The majority of current heating, ventilation and air conditioning (HVAC) systems control the airflow and the chilled-water flow thereof by the difference between the set temperature value and the return-air temperature value. However, the sensors detecting the return-air temperature value is not located in the actual field environment or the sensors have insufficient quantities to response the actual distribution state in the space. Therefore, the return-air temperature value obtained by the HVAC system is often unable to indicate the real state of the field environment and the actual feeling of personnel in the space. Furthermore, as regards the control on the set temperature value, the field personnel usually has to manually adjust the set temperature value stored in the HVAC system, in real-time, thereby resulting the system being used inconveniently.

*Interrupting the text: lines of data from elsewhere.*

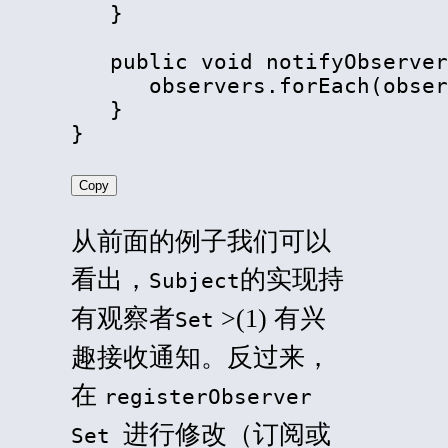
   }

   public void notifyObserver
      observers.forEach(obser
   }

}
Copy
从前面的例子我们可以
看出，
的实现持
Subject
有观察者
>(1) 有兴
Set
趣接收通知。反过来，
在
registerObserver
进行修改（订阅或
Set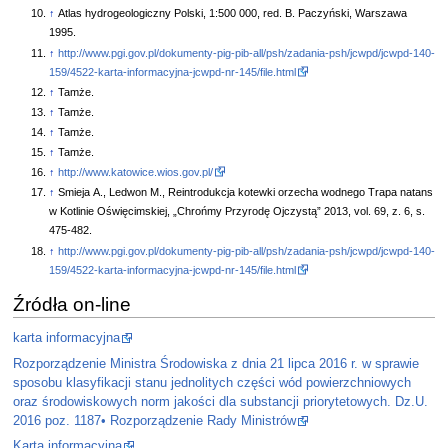
↑
Atlas hydrogeologiczny Polski, 1:500 000, red. B. Paczyński, Warszawa
1995.
↑
http://www.pgi.gov.pl/dokumenty-pig-pib-all/psh/zadania-psh/jcwpd/jcwpd-140-
159/4522-karta-informacyjna-jcwpd-nr-145/file.html
↑
Tamże.
↑
Tamże.
↑
Tamże.
↑
Tamże.
↑
http://www.katowice.wios.gov.pl/
↑
Smieja A., Ledwon M., Reintrodukcja kotewki orzecha wodnego Trapa natans
w Kotlinie Oświęcimskiej, „Chrońmy Przyrodę Ojczystą” 2013, vol. 69, z. 6, s.
475-482.
↑
http://www.pgi.gov.pl/dokumenty-pig-pib-all/psh/zadania-psh/jcwpd/jcwpd-140-
159/4522-karta-informacyjna-jcwpd-nr-145/file.html
Źródła on-line
karta informacyjna
Rozporządzenie Ministra Środowiska z dnia 21 lipca 2016 r. w sprawie
sposobu klasyfikacji stanu jednolitych części wód powierzchniowych
oraz środowiskowych norm jakości dla substancji priorytetowych. Dz.U.
2016 poz. 1187• Rozporządzenie Rady Ministrów
Karta informacyjna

In other words, at present, the large-scaled air conditioning control devices are often unable to obtain the real state with reference value, thereby causing difficulties in controlling the air handling unit (AHU) or the fan coil unit (FCU) inside the large-scaled air conditioning control device, and also causing the field environment being undercooling/overheating with the occurrence of energy-waste. Furthermore, the majority of large-scaled air conditioning control devices currently have to rely on the field personnel's experience to manually adjust the set temperature, thereby resulting the device being used inconveniently.